Materials provided START

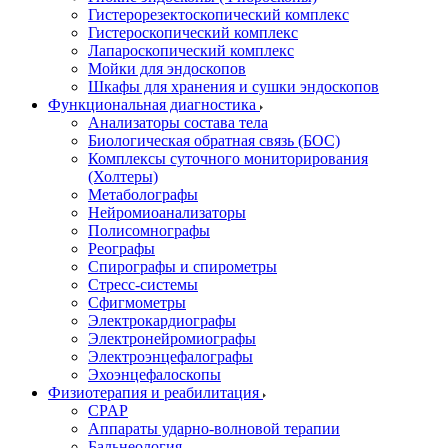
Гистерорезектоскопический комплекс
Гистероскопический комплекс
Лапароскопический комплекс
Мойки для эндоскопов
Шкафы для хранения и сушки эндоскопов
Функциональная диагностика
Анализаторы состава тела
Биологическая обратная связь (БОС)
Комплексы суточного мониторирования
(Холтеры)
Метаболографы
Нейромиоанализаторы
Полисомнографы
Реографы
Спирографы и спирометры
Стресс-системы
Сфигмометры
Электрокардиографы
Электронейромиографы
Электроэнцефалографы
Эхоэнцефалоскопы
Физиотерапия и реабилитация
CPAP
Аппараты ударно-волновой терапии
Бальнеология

Materials provided END
Materials provided START

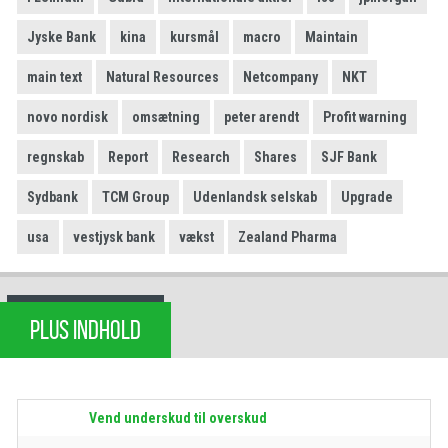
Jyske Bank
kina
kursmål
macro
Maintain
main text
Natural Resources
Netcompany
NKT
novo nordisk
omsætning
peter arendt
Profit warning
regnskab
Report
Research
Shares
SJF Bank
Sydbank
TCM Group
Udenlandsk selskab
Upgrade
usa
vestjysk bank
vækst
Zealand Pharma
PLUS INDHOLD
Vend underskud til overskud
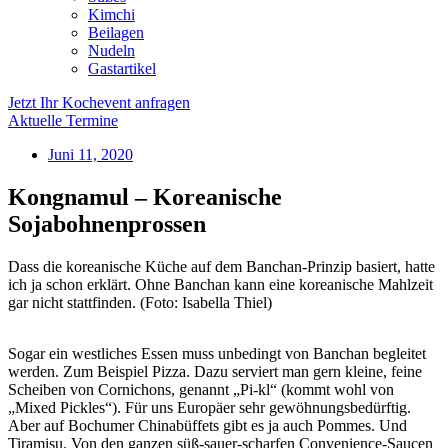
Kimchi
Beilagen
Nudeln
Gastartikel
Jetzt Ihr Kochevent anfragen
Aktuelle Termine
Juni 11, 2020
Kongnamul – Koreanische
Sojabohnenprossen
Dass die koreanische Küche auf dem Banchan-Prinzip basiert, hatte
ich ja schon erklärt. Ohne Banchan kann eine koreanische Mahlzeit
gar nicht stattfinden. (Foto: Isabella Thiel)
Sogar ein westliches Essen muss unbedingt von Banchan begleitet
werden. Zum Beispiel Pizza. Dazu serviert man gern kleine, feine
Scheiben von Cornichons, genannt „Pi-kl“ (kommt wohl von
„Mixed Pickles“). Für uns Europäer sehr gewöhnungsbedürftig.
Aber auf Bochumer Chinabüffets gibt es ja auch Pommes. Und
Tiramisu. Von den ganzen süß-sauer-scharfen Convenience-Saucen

Materials provided END

| Exercise aim |
Copy all lines from the entries that contain the word "Banchan".

| Task response |
Dass die koreanische Küche auf dem Banchan-Prinzip basiert, hatte
ich ja schon erklärt. Ohne Banchan kann eine koreanische Mahlzeit
Sogar ein westliches Essen muss unbedingt von Banchan begleitet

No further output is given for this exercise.